#### [Work instruction]
No pictures go into the copy. Write out every line below exactly.

(Extracted page text data)
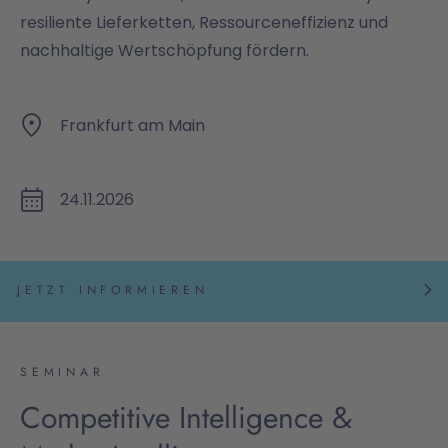
resiliente Lieferketten, Ressourceneffizienz und
nachhaltige Wertschöpfung fördern.
Frankfurt am Main
24.11.2026
JETZT INFORMIEREN
SEMINAR
Competitive Intelligence &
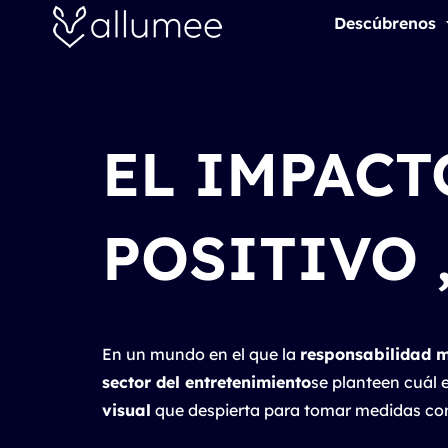
Ir
Descúbrenos
al
contenido
EL IMPAC
POSITIVO 
En un mundo en el que la
responsabilidad 
sector del entretenimiento
se planteen cuál 
visual
que despierta para tomar medidas co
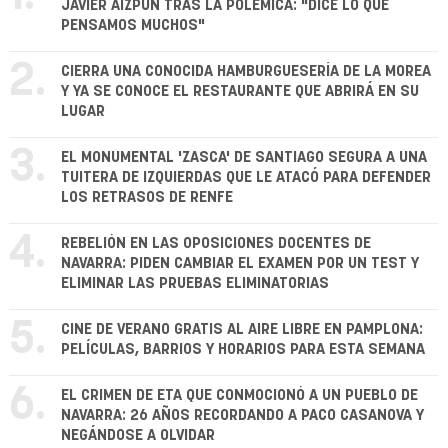
JAVIER AIZPÚN TRAS LA POLÉMICA: "DICE LO QUE
PENSAMOS MUCHOS"
2.
CIERRA UNA CONOCIDA HAMBURGUESERÍA DE LA MOREA
Y YA SE CONOCE EL RESTAURANTE QUE ABRIRÁ EN SU
LUGAR
3.
EL MONUMENTAL 'ZASCA' DE SANTIAGO SEGURA A UNA
TUITERA DE IZQUIERDAS QUE LE ATACÓ PARA DEFENDER
LOS RETRASOS DE RENFE
4.
REBELIÓN EN LAS OPOSICIONES DOCENTES DE
NAVARRA: PIDEN CAMBIAR EL EXAMEN POR UN TEST Y
ELIMINAR LAS PRUEBAS ELIMINATORIAS
5.
CINE DE VERANO GRATIS AL AIRE LIBRE EN PAMPLONA:
PELÍCULAS, BARRIOS Y HORARIOS PARA ESTA SEMANA
6.
EL CRIMEN DE ETA QUE CONMOCIONÓ A UN PUEBLO DE
NAVARRA: 26 AÑOS RECORDANDO A PACO CASANOVA Y
NEGÁNDOSE A OLVIDAR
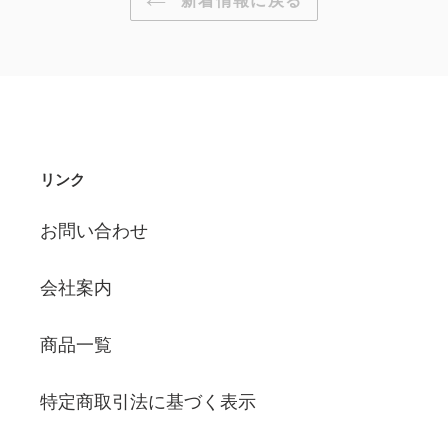
新着情報に戻る
る
リンク
お問い合わせ
会社案内
商品一覧
特定商取引法に基づく表示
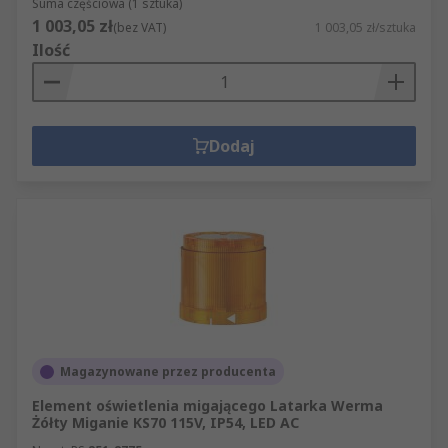
Suma częściowa (1 sztuka)
1 003,05 zł
(bez VAT)
1 003,05 zł/sztuka
Ilość
Dodaj
Magazynowane przez producenta
Element oświetlenia migającego Latarka Werma
Żółty Miganie KS70 115V, IP54, LED AC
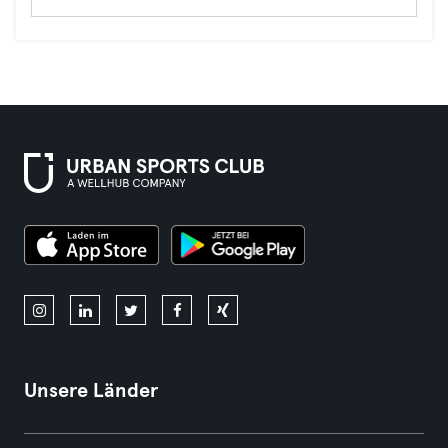
Unsere Länder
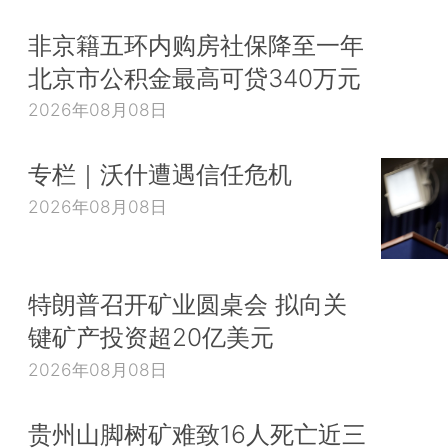
非京籍五环内购房社保降至一年
北京市公积金最高可贷340万元
2026年08月08日
专栏｜沃什遭遇信任危机
2026年08月08日
特朗普召开矿业圆桌会 拟向关
键矿产投资超20亿美元
2026年08月08日
贵州山脚树矿难致16人死亡近三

#### [Result for this task]
resiliente Lieferketten, Ressourceneffizienz und
nachhaltige Wertschöpfung fördern.
Frankfurt am Main
24.11.2026
JETZT INFORMIEREN
SEMINAR
Competitive Intelligence &
Ir
Descúbrenos
al
contenido
EL IMPAC
POSITIVO 
En un mundo en el que la
responsabilidad 
sector del entretenimiento
se planteen cuál 
visual
que despierta para tomar medidas co
JAVIER AIZPÚN TRAS LA POLÉMICA: "DICE LO QUE
PENSAMOS MUCHOS"
2.
CIERRA UNA CONOCIDA HAMBURGUESERÍA DE LA MOREA
Y YA SE CONOCE EL RESTAURANTE QUE ABRIRÁ EN SU
LUGAR
3.
EL MONUMENTAL 'ZASCA' DE SANTIAGO SEGURA A UNA
TUITERA DE IZQUIERDAS QUE LE ATACÓ PARA DEFENDER
LOS RETRASOS DE RENFE
4.
REBELIÓN EN LAS OPOSICIONES DOCENTES DE
NAVARRA: PIDEN CAMBIAR EL EXAMEN POR UN TEST Y
ELIMINAR LAS PRUEBAS ELIMINATORIAS
5.
CINE DE VERANO GRATIS AL AIRE LIBRE EN PAMPLONA:
PELÍCULAS, BARRIOS Y HORARIOS PARA ESTA SEMANA
6.
EL CRIMEN DE ETA QUE CONMOCIONÓ A UN PUEBLO DE
NAVARRA: 26 AÑOS RECORDANDO A PACO CASANOVA Y
NEGÁNDOSE A OLVIDAR
新着情報に戻る
る
リンク
お問い合わせ
会社案内
商品一覧
特定商取引法に基づく表示
Suma częściowa (1 sztuka)
1 003,05 zł
(bez VAT)
1 003,05 zł/sztuka
Ilość
Dodaj
Magazynowane przez producenta
Element oświetlenia migającego Latarka Werma
Żółty Miganie KS70 115V, IP54, LED AC
Unsere Länder
非京籍五环内购房社保降至一年
北京市公积金最高可贷340万元
2026年08月08日
专栏｜沃什遭遇信任危机
2026年08月08日
特朗普召开矿业圆桌会 拟向关
键矿产投资超20亿美元
2026年08月08日
贵州山脚树矿难致16人死亡近三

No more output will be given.